Internet marketing’s questionable return

If you plan to spend hours and hours writing posts and then promoting on social media, you should understand what the likely results will be.

If you intend to establish your personal online identity by creating records under a Google search for you name, you will probably be successful.

If you intend to dominate a search category of any significance for a business entity, you will almost certainly be not.

In most instances, there is not high demand to create search records for a personal name.

A person’s name is associated with the name itself – and that’s all that matters.

A business, on the other hand, wants to be associated with a product or service, and that’s why it’s tough.

For example, it’s easy for me to have the name of my business ‘webfour.net’ appear in top search results for ‘webfour’, but having it appear in the top results for ‘web design’ is an entirely different issue.

Google practices favor the incumbent

Virtually every significant product or service search category is dominated by participants who began the process years, and years ago.

They have created enormous numbers of articles relevant to what they offer, and thousands of websites link back to that content.

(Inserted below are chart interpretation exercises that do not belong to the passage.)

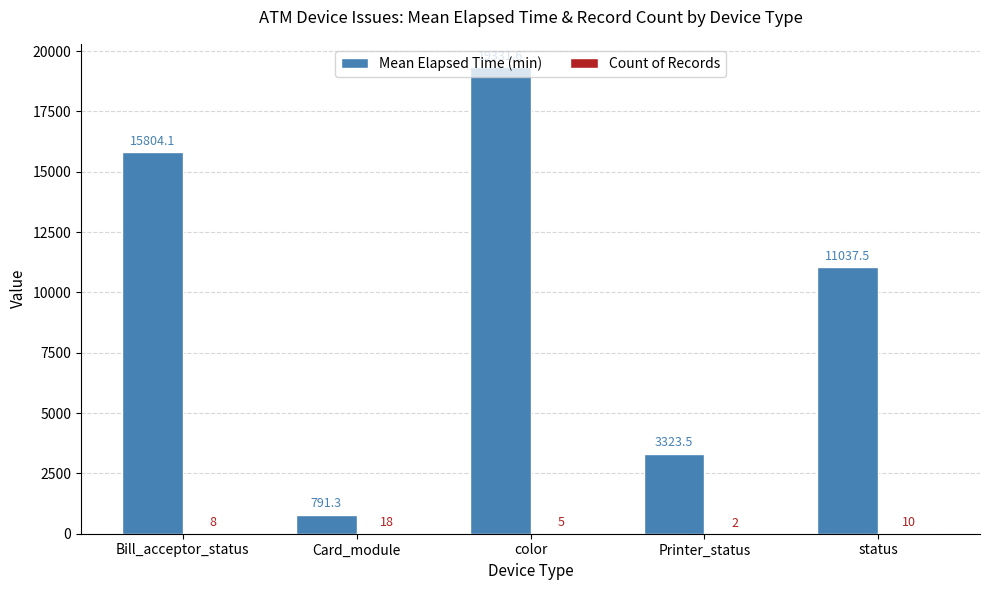

Which category has the highest value across all series?

color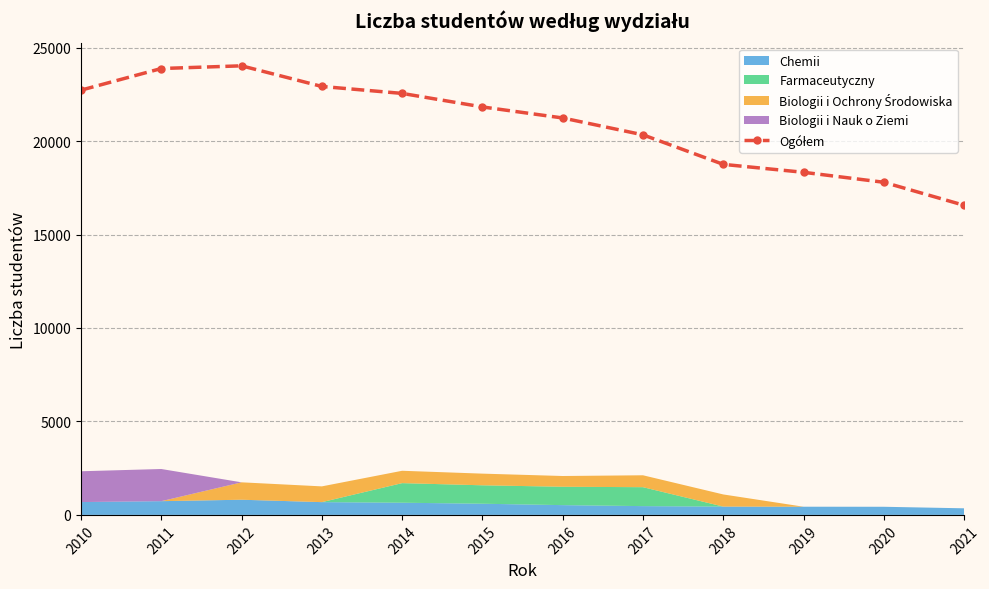

What is the difference between the maximum and minimum values?

7462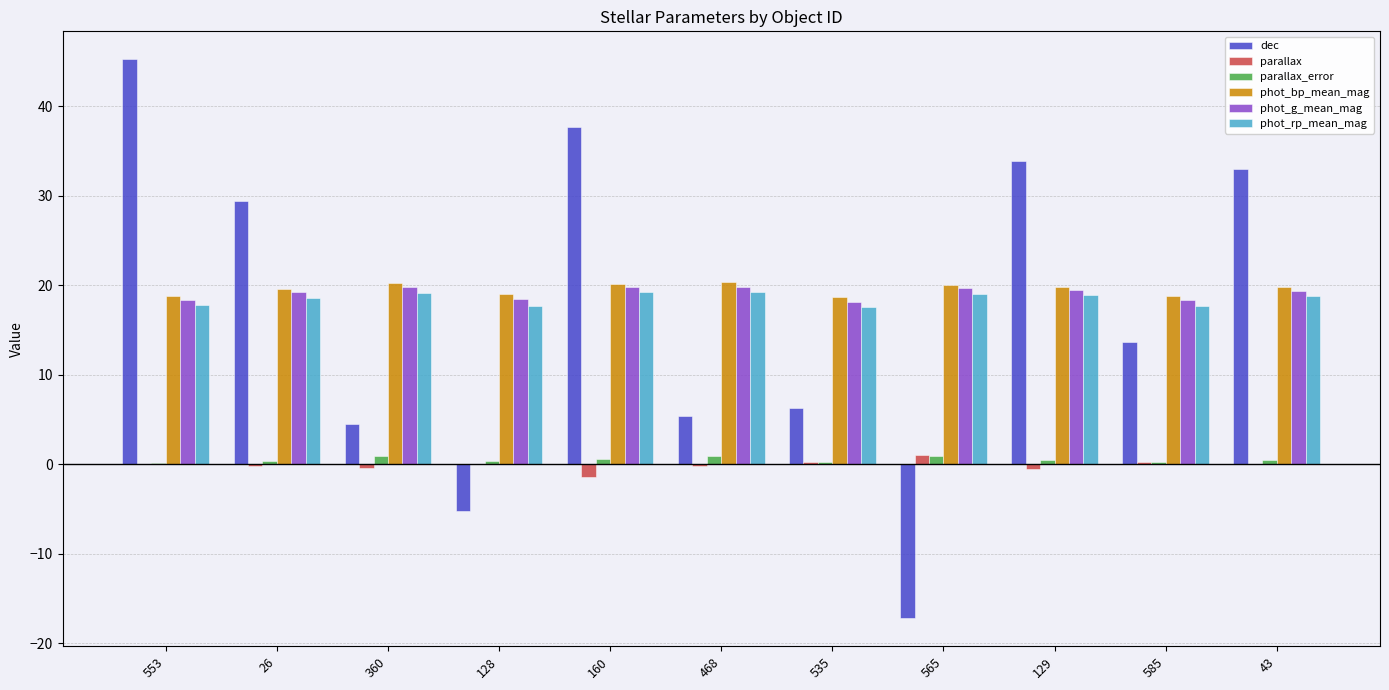

Which series has the largest range (max minus min)?

dec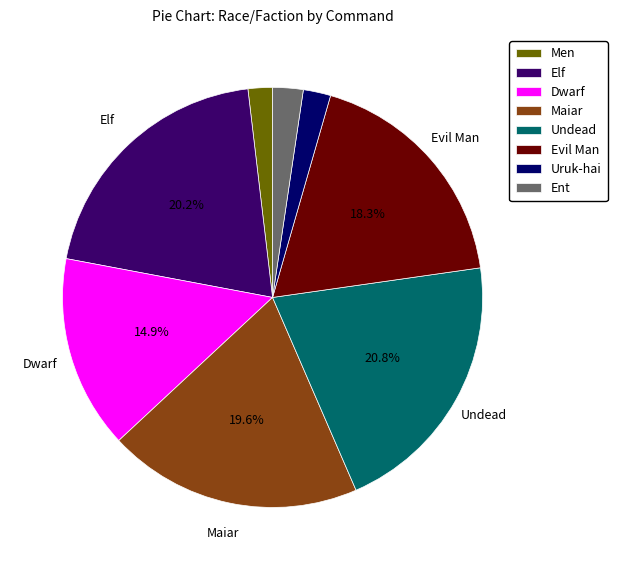

To the nearest percent, what is the average slice percentage?

12%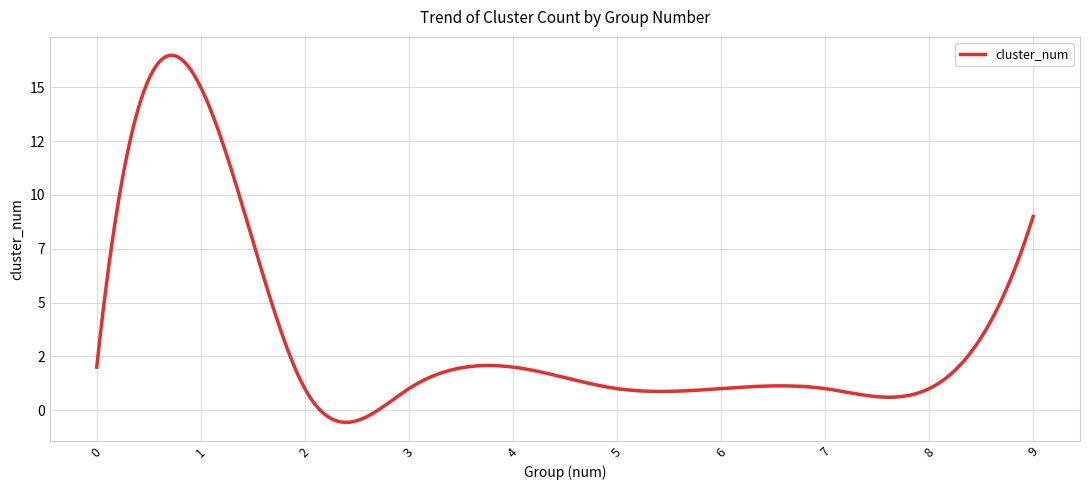

Reading right to left, list all the values displayed in this chart.

9	1	1	1	1	2	1	1	15	2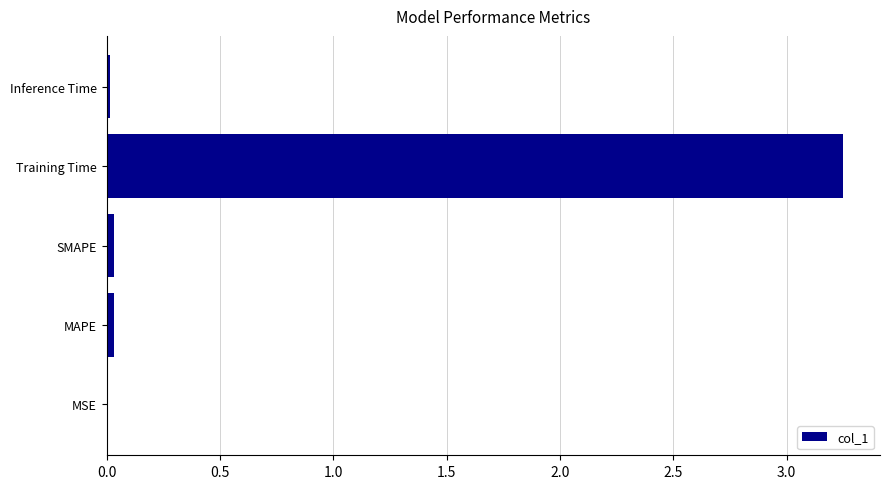

Which category has the highest value across all series?

Training Time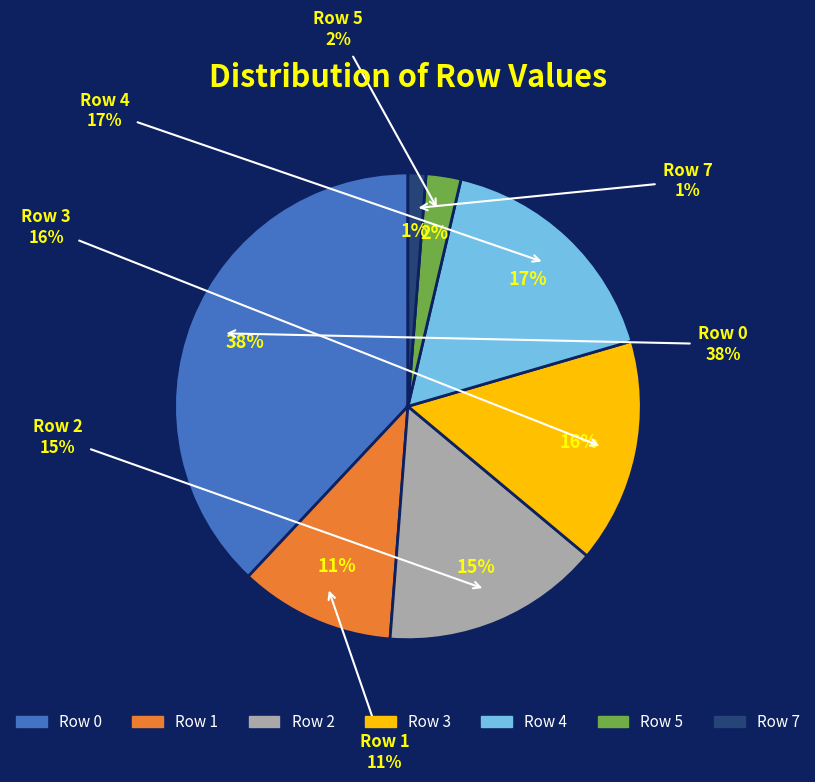

True or false: 0 accounts for 53% of the total.

False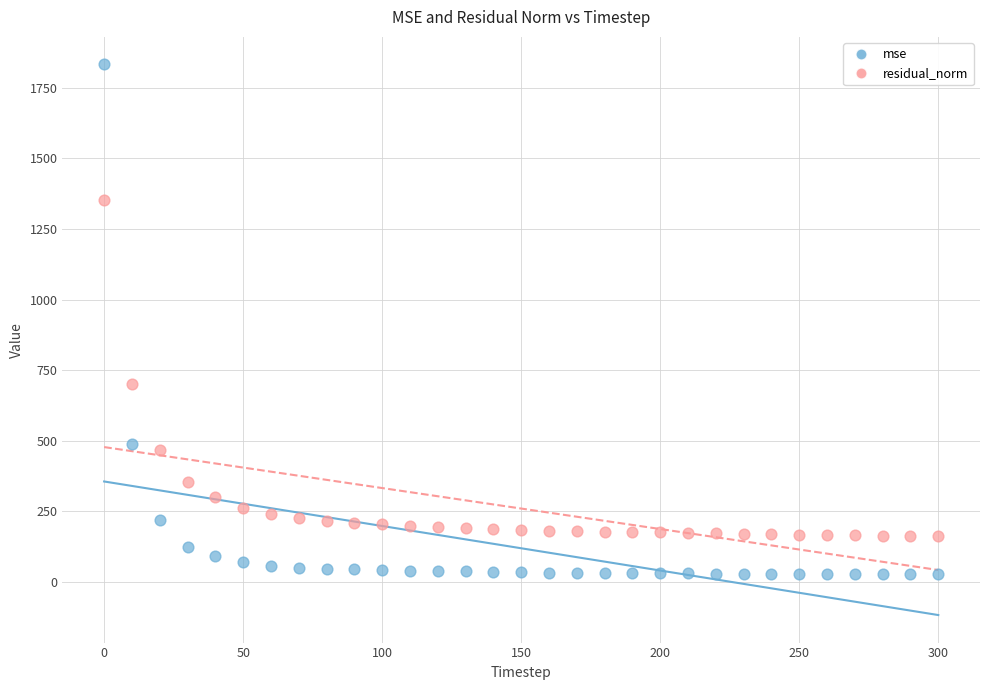

Across all data points, what is the range of Y values (max minus min)?

1807.1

These links are incredibly important to Google as the decide which pages to present for search queries.

Links are very hard to get, and the process of ‘link building’ is tedious and very time consuming.

The links, plus the content, age of the domain, and a few other factors,  allow Google to determine credibility.

Once a website has earned ‘expert status’, the can maintain there dominant position with a minimal effort.

Adding to the visibility problem are paid advertisers. High traffic categories have dozens of companies vying for top position.

Fortunately, Google is no longer the only way to be seen online, and to generate traffic. Social media advertising offers an attractive option.

 

Online publicity: focusing on an audience

Online publicity generally uses external means to generate interest. The most common of these is press coverage, often initiated by a press release.

It’s an important distinction, as internet marketing begins with an internal function – creating content. Once written, the content is promoted in various ways, including social media.

Content marketing, as it is called, ultimately depends upon generating links to that content from other websites to readers with similar interests.

Successful online publicity means that the subject is mentioned by media sources, thereby brought to the attention of the readers.

Convincing influential media – whether online or offline – to publish information, is never an easy task. It’s a process that requires research and follow though.

Most online media are very niche focused; they attempt to carve out small audiences and deliver relevant news and information. By understanding their audience, it’s possible to enlist them as a partner in a publicity campaign.

A recent example illustrates this point. A client specializes in holistic medicine. While she has an excellent reputation in Los Angeles and throughout Southern California, she is unknow outside of California.

As she is interested in broadening her reputation, we decided to ask the larger medical blogs and websites to publish an exclusive article on a topic in her area of expertise.

The response was tepid, so we decided to narrow our focus to smaller media that covered her specific audience. This required more articles, and hence more work, but it turned out to be well worth it.

The smaller, focused media were thrilled to publish her work. They gave the articles prominent position in their blogs, and promoted directly to their readers via email and social media.

The results were better than we could have hoped for; a big increase in her email list, links back to her website, and numerous favorable comments.